I’ve been avoiding writing because I’ve been avoiding my emotions, stuffing them down by whatever means necessary (social events, drinks, and television are the main tools).  Truly feeling, truly giving my emotions free reign to be would cause me to fall apart.  In my mind I simply cannot do that right now, or ever really.

Sunday morning, Perry challenged our church as a whole to commit to truly believing that God is good for the entirety of 2012.  That challenge is haunting in light of what I’ve just written about.  God is asking me to come alive and be an active collaborator with Him in the world that surrounds me.  Facing my emotions and what lies underneath them is the starting point to coming alive.  Falling apart under the weight of what has happened recently will force me to trust His goodness, something I haven’t done fully ever before in my life.

I’ve also being reading through the end of Luke’s account of Jesus’ life.  The most recent passages have been talking about what will happen before “the Kingdom comes”, things like wars, turmoil, plagues, natural disasters, and famines.  What God’s been teaching me through these Scriptures  has nothing to do with the Apocalypse or His second coming, but rather the coming of His Kingdom into my life for the first time in a meaningful way.

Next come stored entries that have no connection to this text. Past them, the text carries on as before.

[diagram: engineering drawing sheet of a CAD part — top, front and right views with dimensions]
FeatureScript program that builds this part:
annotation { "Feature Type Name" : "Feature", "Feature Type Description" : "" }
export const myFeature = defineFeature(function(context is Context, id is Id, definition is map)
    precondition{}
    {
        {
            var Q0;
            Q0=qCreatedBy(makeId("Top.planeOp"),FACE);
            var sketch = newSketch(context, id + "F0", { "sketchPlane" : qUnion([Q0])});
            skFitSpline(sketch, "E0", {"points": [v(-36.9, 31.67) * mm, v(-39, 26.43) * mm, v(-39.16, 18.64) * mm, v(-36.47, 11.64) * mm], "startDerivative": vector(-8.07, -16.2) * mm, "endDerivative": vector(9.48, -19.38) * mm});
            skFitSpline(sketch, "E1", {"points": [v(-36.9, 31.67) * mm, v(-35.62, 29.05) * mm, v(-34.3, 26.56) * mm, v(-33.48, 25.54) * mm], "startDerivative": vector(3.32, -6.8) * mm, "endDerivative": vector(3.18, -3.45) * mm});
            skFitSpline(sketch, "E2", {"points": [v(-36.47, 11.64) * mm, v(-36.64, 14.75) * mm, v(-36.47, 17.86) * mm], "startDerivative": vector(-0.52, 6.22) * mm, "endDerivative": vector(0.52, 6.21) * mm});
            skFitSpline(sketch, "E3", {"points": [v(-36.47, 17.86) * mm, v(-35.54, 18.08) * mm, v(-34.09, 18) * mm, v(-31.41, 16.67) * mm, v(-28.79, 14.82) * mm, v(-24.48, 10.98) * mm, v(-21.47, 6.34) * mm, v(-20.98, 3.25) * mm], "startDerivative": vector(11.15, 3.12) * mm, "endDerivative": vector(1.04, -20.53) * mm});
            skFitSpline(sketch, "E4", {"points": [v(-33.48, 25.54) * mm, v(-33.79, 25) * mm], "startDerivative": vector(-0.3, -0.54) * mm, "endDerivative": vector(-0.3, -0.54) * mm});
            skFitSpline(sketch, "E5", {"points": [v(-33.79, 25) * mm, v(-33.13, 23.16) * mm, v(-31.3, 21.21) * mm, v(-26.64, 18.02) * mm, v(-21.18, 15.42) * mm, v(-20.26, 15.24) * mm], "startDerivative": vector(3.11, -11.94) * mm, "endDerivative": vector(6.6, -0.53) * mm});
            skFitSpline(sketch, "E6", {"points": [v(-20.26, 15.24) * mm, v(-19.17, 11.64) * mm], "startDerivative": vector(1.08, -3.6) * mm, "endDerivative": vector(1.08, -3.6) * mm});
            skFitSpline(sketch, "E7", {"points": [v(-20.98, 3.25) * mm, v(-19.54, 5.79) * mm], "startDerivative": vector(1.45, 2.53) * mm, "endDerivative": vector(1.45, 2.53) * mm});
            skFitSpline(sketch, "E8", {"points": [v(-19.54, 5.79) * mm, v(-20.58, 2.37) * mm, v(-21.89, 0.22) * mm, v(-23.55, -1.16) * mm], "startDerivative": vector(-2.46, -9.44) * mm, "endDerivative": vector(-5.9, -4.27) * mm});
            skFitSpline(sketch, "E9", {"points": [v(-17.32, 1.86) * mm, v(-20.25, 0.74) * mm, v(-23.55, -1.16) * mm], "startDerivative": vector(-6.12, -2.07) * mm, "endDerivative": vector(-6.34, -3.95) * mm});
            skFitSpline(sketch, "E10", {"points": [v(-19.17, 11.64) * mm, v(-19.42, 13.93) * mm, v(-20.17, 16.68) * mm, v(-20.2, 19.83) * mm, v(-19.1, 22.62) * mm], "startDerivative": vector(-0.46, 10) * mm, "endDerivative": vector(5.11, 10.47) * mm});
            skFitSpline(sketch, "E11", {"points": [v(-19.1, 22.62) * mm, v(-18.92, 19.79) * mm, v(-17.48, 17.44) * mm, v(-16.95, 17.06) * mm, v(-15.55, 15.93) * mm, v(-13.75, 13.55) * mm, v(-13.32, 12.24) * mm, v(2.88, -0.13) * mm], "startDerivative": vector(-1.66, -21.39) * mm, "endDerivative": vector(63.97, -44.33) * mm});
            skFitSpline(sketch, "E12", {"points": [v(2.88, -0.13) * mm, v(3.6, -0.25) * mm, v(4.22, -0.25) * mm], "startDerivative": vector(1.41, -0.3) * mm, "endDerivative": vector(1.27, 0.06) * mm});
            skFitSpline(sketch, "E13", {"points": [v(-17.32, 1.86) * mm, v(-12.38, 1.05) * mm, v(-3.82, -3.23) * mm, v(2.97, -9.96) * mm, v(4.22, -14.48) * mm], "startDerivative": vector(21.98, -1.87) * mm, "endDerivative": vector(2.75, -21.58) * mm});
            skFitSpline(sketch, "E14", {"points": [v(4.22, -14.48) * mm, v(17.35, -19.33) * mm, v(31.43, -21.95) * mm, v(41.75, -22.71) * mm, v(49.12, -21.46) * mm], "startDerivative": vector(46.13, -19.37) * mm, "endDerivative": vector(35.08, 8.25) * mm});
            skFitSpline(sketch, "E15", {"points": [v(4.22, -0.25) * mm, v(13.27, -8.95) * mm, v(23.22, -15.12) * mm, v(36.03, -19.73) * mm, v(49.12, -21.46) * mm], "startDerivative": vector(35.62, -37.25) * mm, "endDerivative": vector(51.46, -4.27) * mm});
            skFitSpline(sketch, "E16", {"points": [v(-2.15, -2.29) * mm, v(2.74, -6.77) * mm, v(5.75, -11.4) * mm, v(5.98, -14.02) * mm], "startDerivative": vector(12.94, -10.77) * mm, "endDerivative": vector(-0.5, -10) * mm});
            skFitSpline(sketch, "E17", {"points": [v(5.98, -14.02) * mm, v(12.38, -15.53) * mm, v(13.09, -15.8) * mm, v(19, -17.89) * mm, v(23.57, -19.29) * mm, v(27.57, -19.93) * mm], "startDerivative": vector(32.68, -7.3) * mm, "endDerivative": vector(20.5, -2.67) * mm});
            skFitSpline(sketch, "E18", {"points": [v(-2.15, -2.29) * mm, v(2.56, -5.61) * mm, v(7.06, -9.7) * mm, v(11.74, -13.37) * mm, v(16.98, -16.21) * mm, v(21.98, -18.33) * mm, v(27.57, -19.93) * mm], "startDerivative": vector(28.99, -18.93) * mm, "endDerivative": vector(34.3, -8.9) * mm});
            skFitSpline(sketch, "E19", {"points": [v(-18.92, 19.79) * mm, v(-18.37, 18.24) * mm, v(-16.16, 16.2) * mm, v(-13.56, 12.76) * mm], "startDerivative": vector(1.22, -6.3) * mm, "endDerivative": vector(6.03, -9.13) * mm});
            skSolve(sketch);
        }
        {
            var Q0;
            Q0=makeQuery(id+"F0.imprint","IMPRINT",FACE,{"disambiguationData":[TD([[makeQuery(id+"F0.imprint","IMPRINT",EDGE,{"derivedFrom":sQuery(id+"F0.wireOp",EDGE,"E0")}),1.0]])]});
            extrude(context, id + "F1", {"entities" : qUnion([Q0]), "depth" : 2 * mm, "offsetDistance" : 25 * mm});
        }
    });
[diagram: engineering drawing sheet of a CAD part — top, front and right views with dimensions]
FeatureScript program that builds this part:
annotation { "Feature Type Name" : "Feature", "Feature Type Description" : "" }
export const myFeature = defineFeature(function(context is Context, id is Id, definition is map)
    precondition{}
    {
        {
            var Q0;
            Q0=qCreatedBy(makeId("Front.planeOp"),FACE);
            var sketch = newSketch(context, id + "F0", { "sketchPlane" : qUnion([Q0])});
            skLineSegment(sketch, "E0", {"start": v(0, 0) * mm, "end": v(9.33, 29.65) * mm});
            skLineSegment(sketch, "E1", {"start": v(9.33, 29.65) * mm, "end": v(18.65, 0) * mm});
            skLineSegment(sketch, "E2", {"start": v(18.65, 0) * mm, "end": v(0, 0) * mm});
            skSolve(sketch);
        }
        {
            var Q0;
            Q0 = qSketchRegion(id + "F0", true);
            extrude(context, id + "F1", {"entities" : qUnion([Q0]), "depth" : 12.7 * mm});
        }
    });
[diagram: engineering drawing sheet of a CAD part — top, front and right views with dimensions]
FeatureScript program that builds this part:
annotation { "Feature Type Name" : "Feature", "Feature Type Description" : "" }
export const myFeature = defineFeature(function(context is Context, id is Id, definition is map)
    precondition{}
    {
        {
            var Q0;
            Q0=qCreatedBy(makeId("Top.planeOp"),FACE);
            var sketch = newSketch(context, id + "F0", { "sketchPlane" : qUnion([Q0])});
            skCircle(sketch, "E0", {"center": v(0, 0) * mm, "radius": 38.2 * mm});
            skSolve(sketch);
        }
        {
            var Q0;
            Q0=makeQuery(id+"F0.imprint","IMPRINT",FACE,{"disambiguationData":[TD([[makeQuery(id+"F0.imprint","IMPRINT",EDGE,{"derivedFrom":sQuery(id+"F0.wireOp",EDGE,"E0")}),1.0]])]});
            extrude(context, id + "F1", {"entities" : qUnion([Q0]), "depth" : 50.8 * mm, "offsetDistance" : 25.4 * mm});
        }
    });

And it’s not going to be an easy process, full of puppies, in-flight movies, and tasty treats.  It has already a knock-down-drag-out, no-holds-barred, brawl and it has just begun.  This fight will either end in my spiritual death or my spiritual freedom, either way I’m going to end up bloodied and exhausted.

I’m a weakling, in no way capable of putting up a fight against the evil that I must face.  Luckily, I’m not the only one fighting on my side.  The Great Enabler is in my corner and He’s promised He will give me the strength and the wisdom necessary to continue on. I just need to stay in the fight.